▸ AIM OF THE EXERCISE
Transcribe the data exactly, pictures excluded.

▸ DATASET CONTENT
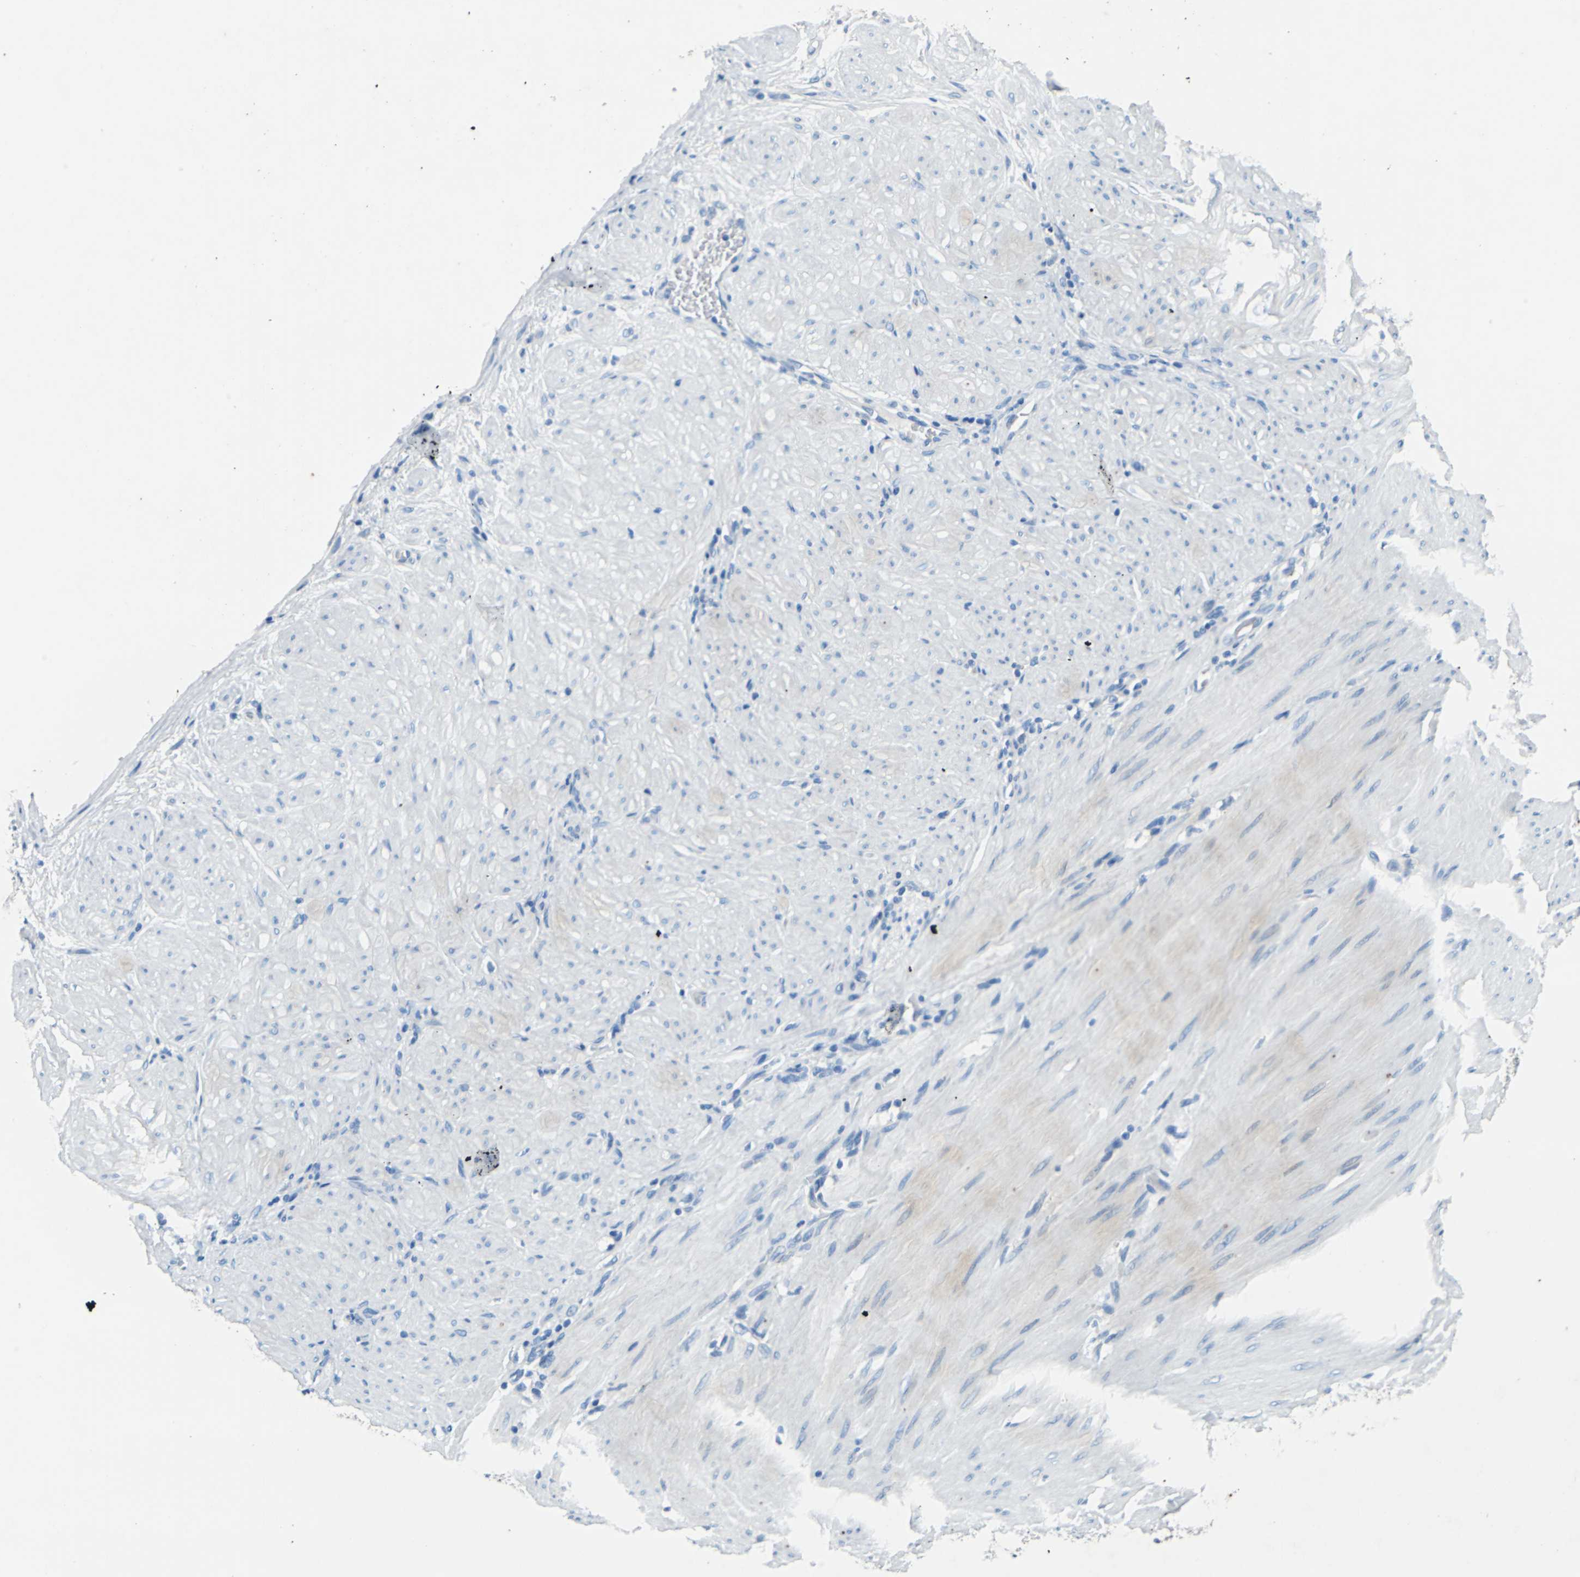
{"staining": {"intensity": "negative", "quantity": "none", "location": "none"}, "tissue": "stomach cancer", "cell_type": "Tumor cells", "image_type": "cancer", "snomed": [{"axis": "morphology", "description": "Adenocarcinoma, NOS"}, {"axis": "topography", "description": "Stomach"}], "caption": "The immunohistochemistry (IHC) micrograph has no significant positivity in tumor cells of adenocarcinoma (stomach) tissue.", "gene": "TEX264", "patient": {"sex": "male", "age": 82}}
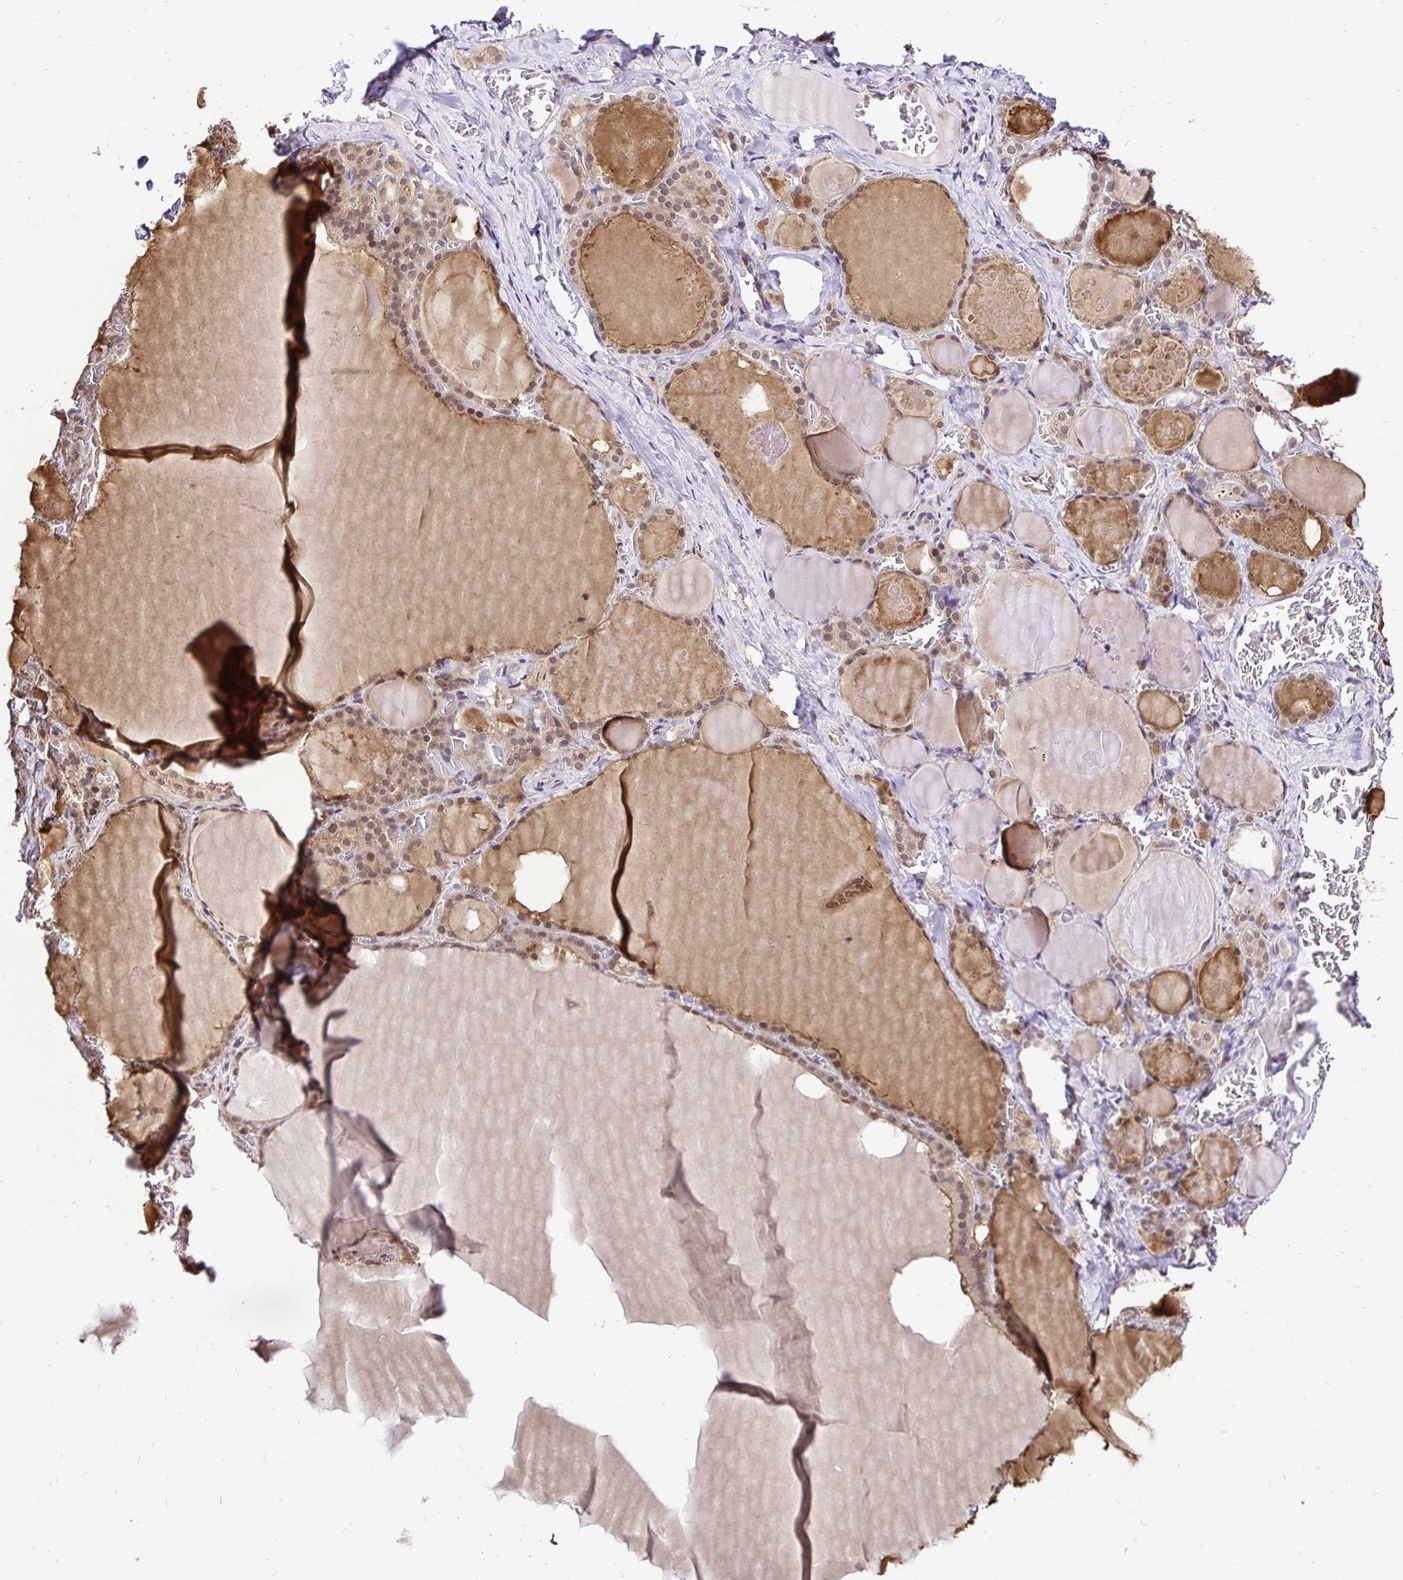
{"staining": {"intensity": "moderate", "quantity": ">75%", "location": "nuclear"}, "tissue": "thyroid gland", "cell_type": "Glandular cells", "image_type": "normal", "snomed": [{"axis": "morphology", "description": "Normal tissue, NOS"}, {"axis": "topography", "description": "Thyroid gland"}], "caption": "Immunohistochemical staining of unremarkable human thyroid gland exhibits medium levels of moderate nuclear staining in about >75% of glandular cells. (DAB IHC, brown staining for protein, blue staining for nuclei).", "gene": "UBE2M", "patient": {"sex": "male", "age": 56}}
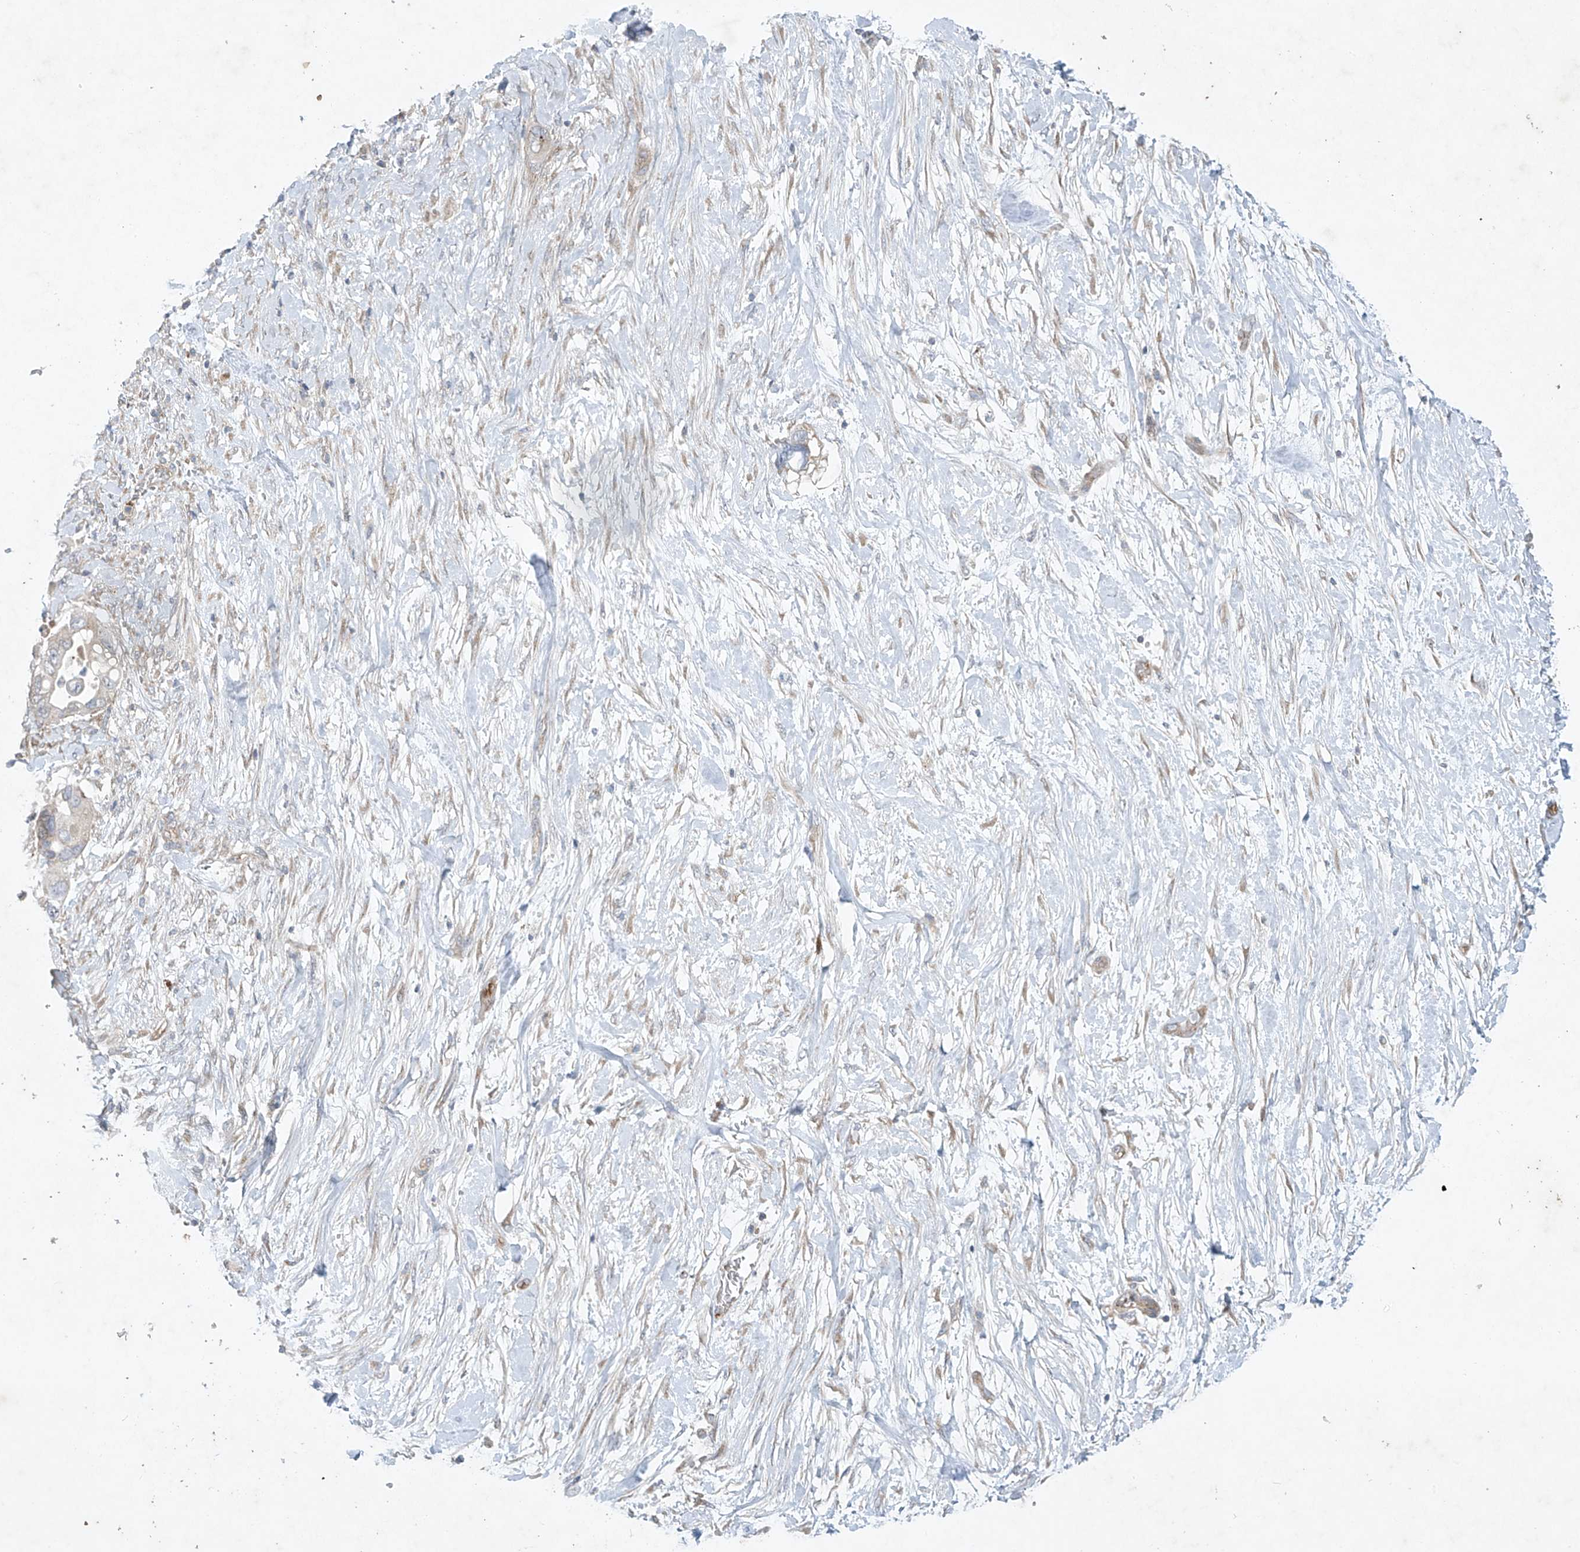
{"staining": {"intensity": "weak", "quantity": "<25%", "location": "cytoplasmic/membranous"}, "tissue": "pancreatic cancer", "cell_type": "Tumor cells", "image_type": "cancer", "snomed": [{"axis": "morphology", "description": "Adenocarcinoma, NOS"}, {"axis": "topography", "description": "Pancreas"}], "caption": "A micrograph of pancreatic cancer stained for a protein displays no brown staining in tumor cells.", "gene": "TJAP1", "patient": {"sex": "male", "age": 68}}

▸ RESULT
{"staining": {"intensity": "negative", "quantity": "none", "location": "none"}, "tissue": "stomach cancer", "cell_type": "Tumor cells", "image_type": "cancer", "snomed": [{"axis": "morphology", "description": "Adenocarcinoma, NOS"}, {"axis": "topography", "description": "Stomach"}], "caption": "The immunohistochemistry (IHC) micrograph has no significant positivity in tumor cells of adenocarcinoma (stomach) tissue.", "gene": "TEX264", "patient": {"sex": "male", "age": 82}}
{"staining": {"intensity": "moderate", "quantity": ">75%", "location": "nuclear"}, "tissue": "thyroid gland", "cell_type": "Glandular cells", "image_type": "normal", "snomed": [{"axis": "morphology", "description": "Normal tissue, NOS"}, {"axis": "topography", "description": "Thyroid gland"}], "caption": "Immunohistochemical staining of unremarkable human thyroid gland exhibits medium levels of moderate nuclear staining in about >75% of glandular cells. (DAB IHC, brown staining for protein, blue staining for nuclei).", "gene": "UBE2M", "patient": {"sex": "male", "age": 56}}
{"staining": {"intensity": "weak", "quantity": "<25%", "location": "cytoplasmic/membranous"}, "tissue": "pancreatic cancer", "cell_type": "Tumor cells", "image_type": "cancer", "snomed": [{"axis": "morphology", "description": "Adenocarcinoma, NOS"}, {"axis": "topography", "description": "Pancreas"}], "caption": "A micrograph of pancreatic cancer stained for a protein displays no brown staining in tumor cells.", "gene": "TJAP1", "patient": {"sex": "male", "age": 68}}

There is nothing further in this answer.